## EXERCISE BRIEF
Using the records provided below, locate and copy each line that contains the word "shadow".

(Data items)
▬▬▬▬▬▬▬▬▬▬
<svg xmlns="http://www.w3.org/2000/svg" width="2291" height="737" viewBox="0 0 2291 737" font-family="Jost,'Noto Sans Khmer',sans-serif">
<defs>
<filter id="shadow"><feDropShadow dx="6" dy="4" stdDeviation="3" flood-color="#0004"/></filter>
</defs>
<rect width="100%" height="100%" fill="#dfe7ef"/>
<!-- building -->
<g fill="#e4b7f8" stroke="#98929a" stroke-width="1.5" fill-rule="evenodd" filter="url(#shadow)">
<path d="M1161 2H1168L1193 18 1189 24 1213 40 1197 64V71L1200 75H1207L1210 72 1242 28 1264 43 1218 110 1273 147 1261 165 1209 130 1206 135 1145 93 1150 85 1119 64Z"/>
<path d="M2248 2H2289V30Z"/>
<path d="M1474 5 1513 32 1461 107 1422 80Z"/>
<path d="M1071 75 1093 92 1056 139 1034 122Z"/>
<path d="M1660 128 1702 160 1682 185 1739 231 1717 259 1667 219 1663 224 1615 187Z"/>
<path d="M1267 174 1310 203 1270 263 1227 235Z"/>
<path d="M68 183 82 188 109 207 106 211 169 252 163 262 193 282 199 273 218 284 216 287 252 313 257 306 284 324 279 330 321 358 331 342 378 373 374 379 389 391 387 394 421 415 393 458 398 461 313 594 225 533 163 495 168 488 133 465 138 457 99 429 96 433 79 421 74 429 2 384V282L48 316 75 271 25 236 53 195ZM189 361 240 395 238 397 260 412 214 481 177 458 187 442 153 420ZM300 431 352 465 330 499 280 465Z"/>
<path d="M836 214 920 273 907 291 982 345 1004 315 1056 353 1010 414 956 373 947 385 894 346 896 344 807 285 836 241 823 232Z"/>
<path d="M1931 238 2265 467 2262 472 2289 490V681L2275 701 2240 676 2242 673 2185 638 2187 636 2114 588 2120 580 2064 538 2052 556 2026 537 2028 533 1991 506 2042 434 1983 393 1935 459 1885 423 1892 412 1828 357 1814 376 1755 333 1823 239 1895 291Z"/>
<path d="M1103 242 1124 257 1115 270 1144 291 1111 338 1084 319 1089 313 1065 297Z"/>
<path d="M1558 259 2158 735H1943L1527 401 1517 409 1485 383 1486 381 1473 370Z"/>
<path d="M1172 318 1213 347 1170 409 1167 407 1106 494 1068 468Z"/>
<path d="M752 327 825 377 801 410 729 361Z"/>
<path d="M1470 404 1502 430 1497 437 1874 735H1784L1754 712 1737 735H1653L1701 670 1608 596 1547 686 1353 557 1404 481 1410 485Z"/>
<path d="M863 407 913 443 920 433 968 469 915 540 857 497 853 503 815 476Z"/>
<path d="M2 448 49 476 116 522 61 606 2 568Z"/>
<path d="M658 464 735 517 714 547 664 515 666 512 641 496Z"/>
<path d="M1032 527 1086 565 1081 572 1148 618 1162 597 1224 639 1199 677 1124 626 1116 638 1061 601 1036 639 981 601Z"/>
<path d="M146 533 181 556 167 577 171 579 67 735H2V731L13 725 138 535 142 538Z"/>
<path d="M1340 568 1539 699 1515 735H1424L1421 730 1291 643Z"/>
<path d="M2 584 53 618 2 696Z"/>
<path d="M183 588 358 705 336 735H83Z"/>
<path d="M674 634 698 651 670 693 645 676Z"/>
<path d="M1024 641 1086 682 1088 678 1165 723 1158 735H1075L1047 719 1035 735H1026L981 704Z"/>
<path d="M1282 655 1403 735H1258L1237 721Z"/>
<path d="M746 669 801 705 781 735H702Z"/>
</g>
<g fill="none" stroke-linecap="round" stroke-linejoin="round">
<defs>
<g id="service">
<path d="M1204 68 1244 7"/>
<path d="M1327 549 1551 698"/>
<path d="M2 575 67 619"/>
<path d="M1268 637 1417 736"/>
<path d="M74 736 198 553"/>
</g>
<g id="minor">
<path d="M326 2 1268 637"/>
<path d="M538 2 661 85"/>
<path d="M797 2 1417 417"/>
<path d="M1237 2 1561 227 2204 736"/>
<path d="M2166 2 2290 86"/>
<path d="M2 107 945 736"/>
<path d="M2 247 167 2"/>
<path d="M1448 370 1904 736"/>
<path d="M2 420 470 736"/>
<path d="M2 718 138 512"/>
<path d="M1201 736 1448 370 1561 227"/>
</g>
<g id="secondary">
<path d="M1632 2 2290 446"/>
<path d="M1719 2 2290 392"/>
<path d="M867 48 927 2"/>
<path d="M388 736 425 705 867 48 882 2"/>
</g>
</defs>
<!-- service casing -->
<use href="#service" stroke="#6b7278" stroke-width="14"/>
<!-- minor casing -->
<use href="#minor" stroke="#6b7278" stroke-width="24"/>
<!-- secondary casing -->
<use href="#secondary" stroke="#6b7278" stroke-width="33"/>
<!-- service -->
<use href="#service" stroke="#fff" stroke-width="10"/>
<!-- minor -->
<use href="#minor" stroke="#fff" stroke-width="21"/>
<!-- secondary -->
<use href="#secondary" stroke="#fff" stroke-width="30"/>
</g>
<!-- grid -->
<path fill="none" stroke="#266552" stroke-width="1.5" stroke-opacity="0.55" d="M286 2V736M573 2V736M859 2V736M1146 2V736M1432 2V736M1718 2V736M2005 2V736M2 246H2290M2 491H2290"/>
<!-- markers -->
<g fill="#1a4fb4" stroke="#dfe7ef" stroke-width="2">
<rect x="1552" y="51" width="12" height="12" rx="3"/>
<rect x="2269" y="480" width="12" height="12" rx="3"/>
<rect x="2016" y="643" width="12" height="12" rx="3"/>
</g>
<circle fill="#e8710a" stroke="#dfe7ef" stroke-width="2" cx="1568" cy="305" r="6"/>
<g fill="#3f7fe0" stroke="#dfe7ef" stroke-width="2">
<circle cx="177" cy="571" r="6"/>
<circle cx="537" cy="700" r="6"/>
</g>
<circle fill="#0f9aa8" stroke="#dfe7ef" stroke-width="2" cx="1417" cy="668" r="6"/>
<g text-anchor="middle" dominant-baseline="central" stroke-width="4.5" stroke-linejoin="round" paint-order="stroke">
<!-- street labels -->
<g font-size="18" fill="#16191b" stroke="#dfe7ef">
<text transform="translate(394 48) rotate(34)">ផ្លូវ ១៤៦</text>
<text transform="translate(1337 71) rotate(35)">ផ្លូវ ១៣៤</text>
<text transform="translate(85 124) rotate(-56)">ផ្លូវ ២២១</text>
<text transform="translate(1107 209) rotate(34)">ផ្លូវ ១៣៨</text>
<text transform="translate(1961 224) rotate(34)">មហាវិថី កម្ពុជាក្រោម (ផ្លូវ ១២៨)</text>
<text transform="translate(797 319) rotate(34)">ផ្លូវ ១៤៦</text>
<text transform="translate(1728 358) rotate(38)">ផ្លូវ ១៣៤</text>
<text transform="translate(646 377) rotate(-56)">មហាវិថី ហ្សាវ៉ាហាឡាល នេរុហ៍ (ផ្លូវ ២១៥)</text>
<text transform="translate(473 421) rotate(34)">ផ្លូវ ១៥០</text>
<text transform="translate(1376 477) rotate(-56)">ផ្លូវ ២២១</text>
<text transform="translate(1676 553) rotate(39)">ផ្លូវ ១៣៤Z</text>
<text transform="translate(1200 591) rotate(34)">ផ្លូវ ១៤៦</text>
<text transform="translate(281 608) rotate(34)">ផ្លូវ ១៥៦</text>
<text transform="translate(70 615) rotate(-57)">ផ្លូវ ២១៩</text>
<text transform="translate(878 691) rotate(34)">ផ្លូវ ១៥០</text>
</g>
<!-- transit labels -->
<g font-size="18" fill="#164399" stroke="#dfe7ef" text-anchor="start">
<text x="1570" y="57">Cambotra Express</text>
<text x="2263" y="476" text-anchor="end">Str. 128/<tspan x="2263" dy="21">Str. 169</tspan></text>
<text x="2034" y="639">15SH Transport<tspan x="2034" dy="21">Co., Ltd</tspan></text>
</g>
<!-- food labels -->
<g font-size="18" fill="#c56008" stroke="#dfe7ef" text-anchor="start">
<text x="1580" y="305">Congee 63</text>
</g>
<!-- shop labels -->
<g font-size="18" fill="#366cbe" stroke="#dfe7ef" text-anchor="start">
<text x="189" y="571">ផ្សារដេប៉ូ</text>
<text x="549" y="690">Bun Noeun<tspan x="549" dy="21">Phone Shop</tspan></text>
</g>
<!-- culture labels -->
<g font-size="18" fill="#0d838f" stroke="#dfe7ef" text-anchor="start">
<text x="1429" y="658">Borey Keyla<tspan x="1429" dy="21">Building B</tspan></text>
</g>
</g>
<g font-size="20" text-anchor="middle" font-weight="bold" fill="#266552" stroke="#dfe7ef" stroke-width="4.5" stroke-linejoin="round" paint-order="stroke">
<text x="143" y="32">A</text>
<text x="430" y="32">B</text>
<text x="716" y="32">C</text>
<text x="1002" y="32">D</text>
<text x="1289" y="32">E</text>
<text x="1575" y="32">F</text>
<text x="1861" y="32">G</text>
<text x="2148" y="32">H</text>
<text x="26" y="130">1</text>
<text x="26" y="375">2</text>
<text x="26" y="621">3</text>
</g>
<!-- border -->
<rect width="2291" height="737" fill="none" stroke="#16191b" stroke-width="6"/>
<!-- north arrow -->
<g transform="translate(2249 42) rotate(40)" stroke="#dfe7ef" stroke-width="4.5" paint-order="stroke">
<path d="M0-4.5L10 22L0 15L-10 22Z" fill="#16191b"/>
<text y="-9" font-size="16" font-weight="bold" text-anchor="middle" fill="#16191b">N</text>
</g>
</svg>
▬▬▬▬▬▬▬▬▬▬
## WRITTEN ANSWER
<filter id="shadow"><feDropShadow dx="6" dy="4" stdDeviation="3" flood-color="#0004"/></filter>
<g fill="#e4b7f8" stroke="#98929a" stroke-width="1.5" fill-rule="evenodd" filter="url(#shadow)">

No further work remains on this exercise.